Brief A –
Copy the passage of the fox raffle text everything from "# A Deceptive" down to "winner's house privately.", without changing a word.
Brief B –
Carry on the fox raffle text from the point where it stops.

Study text –
----

# A Deceptive Raffle

Suppose we have a hungry fox. He has a gigantic bunch of spoiled carrots that he cannot eat (and wouldn't eat if they were fresh anyway), but he knows the local bunnies in the neighboring area love carrots.

He seals up all the spoiled carrots in an air-tight basket and heads over to put a mischievous plan into effect. He announces to all the $n$ number of bunnies in the region that he is raffling off a huge trove of carrots worth some $x$ amount of money that he could get at a neighboring market, but which he is deciding to raffle off to his good neighbors. He says he will deliver the heavy load himself to the winner's house privately.

The fox insists on keeping the carrots fresh and keeps the basket closed, so the bunnies cannot smell or see the carrots before the raffle, at the moment. He plans to sell tickets for $p$ money each, and then randomly pick one of the tickets as the winner. A bunny can buy more than one ticket. This process is public and verifiable. When he delivers the spoiled carrots, he will act surprised and then refund any tickets that the winner had bought, and tell the winner he will give refunds to the rest of the bunnies too...before fleeing with the rest of the proceeds before anyone can stop him.

----

Material supplied –
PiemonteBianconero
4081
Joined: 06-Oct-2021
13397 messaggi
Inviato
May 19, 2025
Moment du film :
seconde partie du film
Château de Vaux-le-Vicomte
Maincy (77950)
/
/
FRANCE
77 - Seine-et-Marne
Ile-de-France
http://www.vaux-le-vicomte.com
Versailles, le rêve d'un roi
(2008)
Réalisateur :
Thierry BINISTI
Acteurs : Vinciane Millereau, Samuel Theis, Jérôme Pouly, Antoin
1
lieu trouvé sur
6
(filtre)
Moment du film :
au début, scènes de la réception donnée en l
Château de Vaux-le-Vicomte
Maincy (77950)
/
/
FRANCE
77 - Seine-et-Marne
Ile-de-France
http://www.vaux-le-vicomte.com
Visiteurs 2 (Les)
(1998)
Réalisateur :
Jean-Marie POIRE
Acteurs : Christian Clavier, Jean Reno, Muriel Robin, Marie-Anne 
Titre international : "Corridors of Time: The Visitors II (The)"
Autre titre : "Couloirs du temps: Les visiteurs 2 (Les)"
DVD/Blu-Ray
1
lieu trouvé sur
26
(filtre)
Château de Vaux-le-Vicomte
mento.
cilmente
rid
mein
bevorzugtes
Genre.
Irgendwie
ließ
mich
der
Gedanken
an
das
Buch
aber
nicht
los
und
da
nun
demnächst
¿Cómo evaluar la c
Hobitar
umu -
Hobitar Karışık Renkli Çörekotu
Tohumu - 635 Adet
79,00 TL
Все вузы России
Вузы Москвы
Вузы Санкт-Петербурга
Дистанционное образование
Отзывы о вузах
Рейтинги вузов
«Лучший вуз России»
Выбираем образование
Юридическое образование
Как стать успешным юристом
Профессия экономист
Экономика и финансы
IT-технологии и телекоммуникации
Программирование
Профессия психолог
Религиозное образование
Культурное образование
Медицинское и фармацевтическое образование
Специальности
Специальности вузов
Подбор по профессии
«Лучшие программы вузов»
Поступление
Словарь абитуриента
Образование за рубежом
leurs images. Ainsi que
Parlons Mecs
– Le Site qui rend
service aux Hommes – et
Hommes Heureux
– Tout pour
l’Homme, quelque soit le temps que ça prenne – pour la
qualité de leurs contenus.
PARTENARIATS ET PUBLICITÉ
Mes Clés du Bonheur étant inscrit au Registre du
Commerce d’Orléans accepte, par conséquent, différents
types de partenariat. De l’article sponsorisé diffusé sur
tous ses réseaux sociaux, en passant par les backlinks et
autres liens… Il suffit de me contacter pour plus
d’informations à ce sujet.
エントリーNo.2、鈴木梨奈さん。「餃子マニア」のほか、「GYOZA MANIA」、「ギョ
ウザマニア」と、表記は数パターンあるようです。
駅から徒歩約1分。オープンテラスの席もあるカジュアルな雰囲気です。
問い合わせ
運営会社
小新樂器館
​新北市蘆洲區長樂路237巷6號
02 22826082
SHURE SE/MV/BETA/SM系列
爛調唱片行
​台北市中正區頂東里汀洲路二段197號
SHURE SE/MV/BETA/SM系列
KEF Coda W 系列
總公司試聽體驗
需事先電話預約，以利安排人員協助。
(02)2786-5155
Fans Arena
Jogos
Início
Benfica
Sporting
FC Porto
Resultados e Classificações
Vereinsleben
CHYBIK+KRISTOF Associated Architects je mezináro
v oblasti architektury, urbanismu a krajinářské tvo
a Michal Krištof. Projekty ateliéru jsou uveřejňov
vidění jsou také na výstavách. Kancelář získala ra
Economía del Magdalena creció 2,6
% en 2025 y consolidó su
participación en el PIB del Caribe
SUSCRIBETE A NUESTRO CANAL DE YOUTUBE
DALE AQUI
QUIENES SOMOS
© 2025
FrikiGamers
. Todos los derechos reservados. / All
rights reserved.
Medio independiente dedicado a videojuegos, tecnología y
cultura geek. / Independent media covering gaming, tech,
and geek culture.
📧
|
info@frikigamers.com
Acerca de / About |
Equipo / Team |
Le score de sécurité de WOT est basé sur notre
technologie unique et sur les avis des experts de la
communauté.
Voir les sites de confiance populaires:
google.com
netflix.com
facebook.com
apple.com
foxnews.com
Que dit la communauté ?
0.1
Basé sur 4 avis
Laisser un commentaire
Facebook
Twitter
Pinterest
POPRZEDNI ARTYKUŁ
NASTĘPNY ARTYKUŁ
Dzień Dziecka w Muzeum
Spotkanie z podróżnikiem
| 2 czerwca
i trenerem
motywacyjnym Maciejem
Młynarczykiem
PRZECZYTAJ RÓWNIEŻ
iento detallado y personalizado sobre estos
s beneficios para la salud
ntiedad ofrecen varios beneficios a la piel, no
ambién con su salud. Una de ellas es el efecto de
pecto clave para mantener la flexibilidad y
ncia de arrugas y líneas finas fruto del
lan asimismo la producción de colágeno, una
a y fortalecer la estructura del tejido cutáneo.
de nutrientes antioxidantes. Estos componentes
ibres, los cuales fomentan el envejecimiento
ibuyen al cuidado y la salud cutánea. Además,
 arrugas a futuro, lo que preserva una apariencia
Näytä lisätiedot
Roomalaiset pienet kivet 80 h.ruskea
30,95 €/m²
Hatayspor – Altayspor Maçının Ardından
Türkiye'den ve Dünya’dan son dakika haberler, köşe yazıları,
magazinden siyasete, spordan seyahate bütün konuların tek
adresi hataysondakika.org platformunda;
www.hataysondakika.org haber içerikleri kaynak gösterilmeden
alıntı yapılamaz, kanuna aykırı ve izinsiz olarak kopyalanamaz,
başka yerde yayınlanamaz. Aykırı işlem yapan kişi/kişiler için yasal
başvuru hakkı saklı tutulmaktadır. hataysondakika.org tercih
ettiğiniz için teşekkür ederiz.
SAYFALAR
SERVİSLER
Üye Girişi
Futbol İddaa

----

Exercise answer A –
# A Deceptive Raffle

Suppose we have a hungry fox. He has a gigantic bunch of spoiled carrots that he cannot eat (and wouldn't eat if they were fresh anyway), but he knows the local bunnies in the neighboring area love carrots.

He seals up all the spoiled carrots in an air-tight basket and heads over to put a mischievous plan into effect. He announces to all the $n$ number of bunnies in the region that he is raffling off a huge trove of carrots worth some $x$ amount of money that he could get at a neighboring market, but which he is deciding to raffle off to his good neighbors. He says he will deliver the heavy load himself to the winner's house privately.

Exercise answer B –
The bunnies are somewhat suspicious of this whole raffle, to varying degrees, but if they were the winner, they would not ask for a replacement prize of equal value to the carrots and would accept the refundwhile the fox was at their house (it's a cultural thing). We say each bunnies' expected utility for tickets is:

$$\mathbb{E}[u_i(t_i, g_i)] = \frac{t_i}{\sum_i^n t_i}(g_i\cdot[C - x^2 + x] - pt_i) + (1 - \frac{t_i}{\sum_i^n t_i})(-pt_i)$$

where $C>0$ is some constant, and $g_i \in (0, 1]$ is a uniform gullibility distribution (higher is more gullible, each bunny has a different $g_i$ somewhere in the distirbution). Notice how if the fox announces $x$ as too high, the bunnies will think the raffle is too good to be true and start valuing the raffle less than they would have, for all else equal. $\mathbb{E}(u_i)$ is public information, and the distribution of $g_i$ is public info as well.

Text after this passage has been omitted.